西松建設が67haのメガソーラー建設地にWi-Fi環境を構築、24時間の現場管理を実現:導入事例
西松建設は、無線通信ベンチャーのPicoCELAと共同で、土木工事の際に必要な通信環境と建設現場を監視するため、カメラシステムの導入を目的に、山岳地にある広大なメガソーラー建設地にWi-Fi環境を整備した。
西松建設は、PicoCELA(ピコセラ)製の屋外向けWi-Fiアクセスポイントと指向性アンテナを採用して、67ヘクタールの大規模な太陽光発電の建設地に、広大なWi-Fi環境を構築した。
リアルタイムの現場確認や緊急時の状況把握で、省人化を実現
建設地は、東京ドームで約13個分の67ヘクタールという広大な面積に加え、山地で崖を削り出し、谷を埋めるような過酷な環境のため、現場管理職員の見回りだけでも何時間も時間がかかり、緊急時にはリアルタイムで現場の状況を把握することが難しかった。
そのため、建設現場に監視カメラシステムを導入することで、見回り時間と人員の省人化及びリアルタイムの監視体制を構築することが求められていた。

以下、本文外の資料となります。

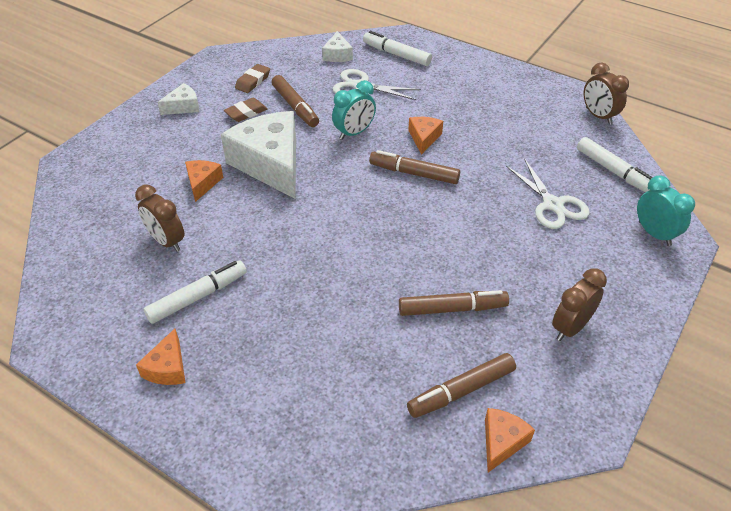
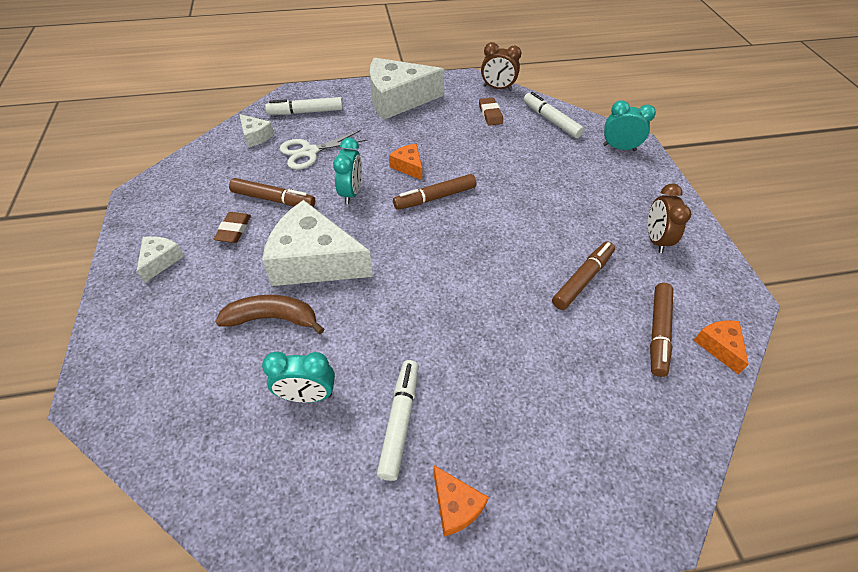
camera: 45 degrees left, 5 degrees up
(167, 241) = (307, 395): brown clock -> turquoise clock
(202, 183) = (273, 318): orange cheese -> brown banana
(253, 81) = (204, 199): brown eraser -> brown eraser (490, 114)
(486, 81) = (397, 100): none -> white cheese
(553, 205) = (546, 164): white scissors -> none
(614, 171) = (551, 120): white marker -> white marker turned 135 degrees counterclockwise

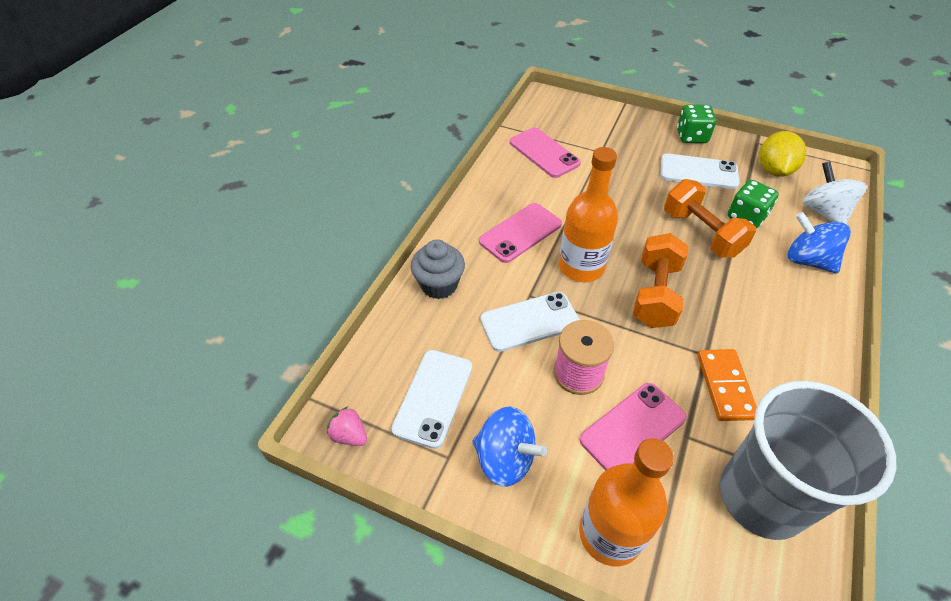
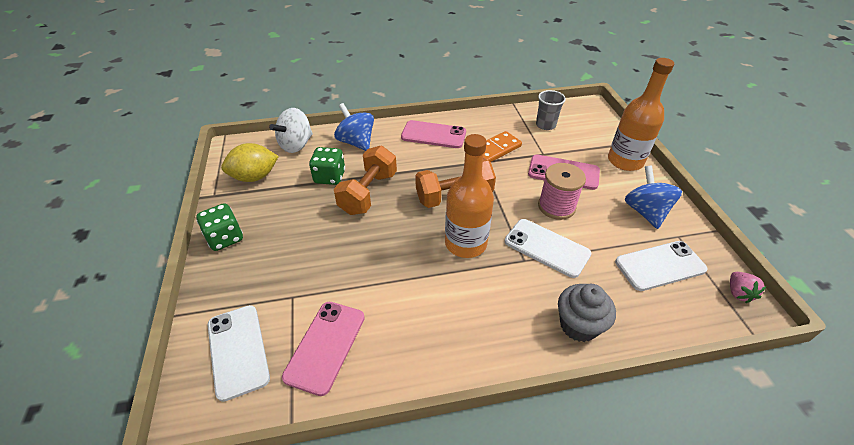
camera: 125 degrees left, 5 degrees down
(520, 233) = (464, 301): pink phone -> pink phone (433, 135)
(698, 172) = (285, 217): white phone -> white phone (238, 351)
(761, 497) = (545, 125): grey cup -> grey cup, size x0.44
(808, 260) = (356, 142): blue spinning top -> blue spinning top turned 135 degrees clockwise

しかし、山岳地である現場内は、電源の確保がそもそも難しく、また既存携帯キャリアの基地局もつながっておらず、安定した通信を行うことは困難を極めた。
今回、PicoCELAの建設土木・防災向け屋外無線LAN「PCWL-0410」と、長距離通信を確保できる新型の指向性アンテナ、電源供給用に単機のソーラー発電と蓄電池を組み合わせることで、通信インフラを整えた。広大な敷地内に、PCWL-0410を11台と、指向性アンテナを10台設置して、最大2キロの距離をバックホール通信(無線基地局とインターネット回線を結ぶネットワーク通信)で接続。LAN配線は2カ所のみで済み、PCWL-0410及び専用監視システムの電気は、ソーラー発電と蓄電池のシステム(NETIS:KTK-170013-A)で供給した。
PCWL-0410は、大規模なLANケーブル配線の敷設が難しく、雨風や粉塵(ふんじん)にさらされる屋外の過酷な環境での無線LAN環境の構築を可能にするWi-Fiアクセスポイント。LANケーブルの配線を極限までカットし、低コストで場所を選ばず、無線LAN環境を構築でき、これまでにも工事現場や製造現場、災害発生時など、一時的かつ迅速さが求められる現場で導入されてきた。
また、指向性アンテナは、左右15度に絞った方射角で信号を送受信する。標準的な無指向性アンテナは、アクセスポイント間の距離が100メートル程度しかないが、このアンテナに付け替えれば、最大2キロの長距離間で安定した通信が可能になる。
今回のWi-Fi導入によって、現場見回りの省人化と低コスト化、24時間の現場管理が実現した。なお、西松建設が採用している監視カメラシステムは、Genetecの「Security Center」で、スマートフォンの位置情報と連携しているため、誰がどこにいるのかを監督者が事務所のモニターで把握することができる。専用監視システムは、モニターのマップ上をタッチすれば、各現場の様子をリアルタイムに同時に映し出す。監視カメラが撮影する方向は、画面上で指をスライドさせるだけで動かせる。
このシステムでも、公衆回線を使う場合は、ネットワークのトラフィックに負荷が掛かる懸念から、映像のクオリティをあえて落としていたが、今回のプロジェクトで安定的なWi-Fi通信が使えるようになったことにより、高解像度の映像で細部まで常時モニタリングする監視体制が構築できたという。